* [Extracted records]:

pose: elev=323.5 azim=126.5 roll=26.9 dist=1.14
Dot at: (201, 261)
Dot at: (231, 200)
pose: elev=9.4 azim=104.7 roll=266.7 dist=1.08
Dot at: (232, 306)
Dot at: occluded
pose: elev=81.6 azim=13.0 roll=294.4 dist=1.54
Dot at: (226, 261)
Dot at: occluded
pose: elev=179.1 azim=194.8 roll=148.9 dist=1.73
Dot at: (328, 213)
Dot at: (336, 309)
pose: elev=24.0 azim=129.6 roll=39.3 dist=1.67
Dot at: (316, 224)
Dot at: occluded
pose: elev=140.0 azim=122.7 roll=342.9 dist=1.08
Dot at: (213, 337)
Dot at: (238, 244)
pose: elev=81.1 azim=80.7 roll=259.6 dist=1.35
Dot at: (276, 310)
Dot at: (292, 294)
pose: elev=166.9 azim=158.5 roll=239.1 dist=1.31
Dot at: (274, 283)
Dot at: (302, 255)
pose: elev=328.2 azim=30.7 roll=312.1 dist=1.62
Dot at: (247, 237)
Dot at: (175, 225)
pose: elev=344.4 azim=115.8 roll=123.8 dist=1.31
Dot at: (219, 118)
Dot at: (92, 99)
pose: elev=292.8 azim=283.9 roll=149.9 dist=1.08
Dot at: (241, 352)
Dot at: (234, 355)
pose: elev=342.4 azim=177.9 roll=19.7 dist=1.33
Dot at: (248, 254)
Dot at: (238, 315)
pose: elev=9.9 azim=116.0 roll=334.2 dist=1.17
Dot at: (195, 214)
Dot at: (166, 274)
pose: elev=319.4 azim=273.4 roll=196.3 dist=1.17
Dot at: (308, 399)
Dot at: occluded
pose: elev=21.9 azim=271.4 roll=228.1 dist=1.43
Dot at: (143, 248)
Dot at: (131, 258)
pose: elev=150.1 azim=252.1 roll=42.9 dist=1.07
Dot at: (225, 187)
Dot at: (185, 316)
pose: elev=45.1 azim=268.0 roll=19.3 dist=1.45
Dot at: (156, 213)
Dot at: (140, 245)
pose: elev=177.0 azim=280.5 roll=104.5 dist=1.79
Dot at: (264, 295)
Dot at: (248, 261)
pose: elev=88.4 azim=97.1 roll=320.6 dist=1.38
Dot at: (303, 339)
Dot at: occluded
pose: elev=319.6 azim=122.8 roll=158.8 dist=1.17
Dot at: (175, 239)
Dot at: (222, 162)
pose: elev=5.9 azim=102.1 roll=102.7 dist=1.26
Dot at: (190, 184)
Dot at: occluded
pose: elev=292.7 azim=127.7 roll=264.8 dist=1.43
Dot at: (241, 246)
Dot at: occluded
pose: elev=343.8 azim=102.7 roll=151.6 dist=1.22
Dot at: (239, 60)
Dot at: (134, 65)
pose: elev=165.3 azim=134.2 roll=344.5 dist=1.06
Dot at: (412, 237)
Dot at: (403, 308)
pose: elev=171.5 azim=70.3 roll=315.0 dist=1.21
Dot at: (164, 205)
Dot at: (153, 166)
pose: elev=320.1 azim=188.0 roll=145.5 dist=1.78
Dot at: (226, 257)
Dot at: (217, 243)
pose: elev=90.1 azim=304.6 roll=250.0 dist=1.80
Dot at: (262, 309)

* [Directions]:
Copy every one of the rows above word for word.

* [Exercise answer]:
pose: elev=323.5 azim=126.5 roll=26.9 dist=1.14
Dot at: (201, 261)
Dot at: (231, 200)
pose: elev=9.4 azim=104.7 roll=266.7 dist=1.08
Dot at: (232, 306)
Dot at: occluded
pose: elev=81.6 azim=13.0 roll=294.4 dist=1.54
Dot at: (226, 261)
Dot at: occluded
pose: elev=179.1 azim=194.8 roll=148.9 dist=1.73
Dot at: (328, 213)
Dot at: (336, 309)
pose: elev=24.0 azim=129.6 roll=39.3 dist=1.67
Dot at: (316, 224)
Dot at: occluded
pose: elev=140.0 azim=122.7 roll=342.9 dist=1.08
Dot at: (213, 337)
Dot at: (238, 244)
pose: elev=81.1 azim=80.7 roll=259.6 dist=1.35
Dot at: (276, 310)
Dot at: (292, 294)
pose: elev=166.9 azim=158.5 roll=239.1 dist=1.31
Dot at: (274, 283)
Dot at: (302, 255)
pose: elev=328.2 azim=30.7 roll=312.1 dist=1.62
Dot at: (247, 237)
Dot at: (175, 225)
pose: elev=344.4 azim=115.8 roll=123.8 dist=1.31
Dot at: (219, 118)
Dot at: (92, 99)
pose: elev=292.8 azim=283.9 roll=149.9 dist=1.08
Dot at: (241, 352)
Dot at: (234, 355)
pose: elev=342.4 azim=177.9 roll=19.7 dist=1.33
Dot at: (248, 254)
Dot at: (238, 315)
pose: elev=9.9 azim=116.0 roll=334.2 dist=1.17
Dot at: (195, 214)
Dot at: (166, 274)
pose: elev=319.4 azim=273.4 roll=196.3 dist=1.17
Dot at: (308, 399)
Dot at: occluded
pose: elev=21.9 azim=271.4 roll=228.1 dist=1.43
Dot at: (143, 248)
Dot at: (131, 258)
pose: elev=150.1 azim=252.1 roll=42.9 dist=1.07
Dot at: (225, 187)
Dot at: (185, 316)
pose: elev=45.1 azim=268.0 roll=19.3 dist=1.45
Dot at: (156, 213)
Dot at: (140, 245)
pose: elev=177.0 azim=280.5 roll=104.5 dist=1.79
Dot at: (264, 295)
Dot at: (248, 261)
pose: elev=88.4 azim=97.1 roll=320.6 dist=1.38
Dot at: (303, 339)
Dot at: occluded
pose: elev=319.6 azim=122.8 roll=158.8 dist=1.17
Dot at: (175, 239)
Dot at: (222, 162)
pose: elev=5.9 azim=102.1 roll=102.7 dist=1.26
Dot at: (190, 184)
Dot at: occluded
pose: elev=292.7 azim=127.7 roll=264.8 dist=1.43
Dot at: (241, 246)
Dot at: occluded
pose: elev=343.8 azim=102.7 roll=151.6 dist=1.22
Dot at: (239, 60)
Dot at: (134, 65)
pose: elev=165.3 azim=134.2 roll=344.5 dist=1.06
Dot at: (412, 237)
Dot at: (403, 308)
pose: elev=171.5 azim=70.3 roll=315.0 dist=1.21
Dot at: (164, 205)
Dot at: (153, 166)
pose: elev=320.1 azim=188.0 roll=145.5 dist=1.78
Dot at: (226, 257)
Dot at: (217, 243)
pose: elev=90.1 azim=304.6 roll=250.0 dist=1.80
Dot at: (262, 309)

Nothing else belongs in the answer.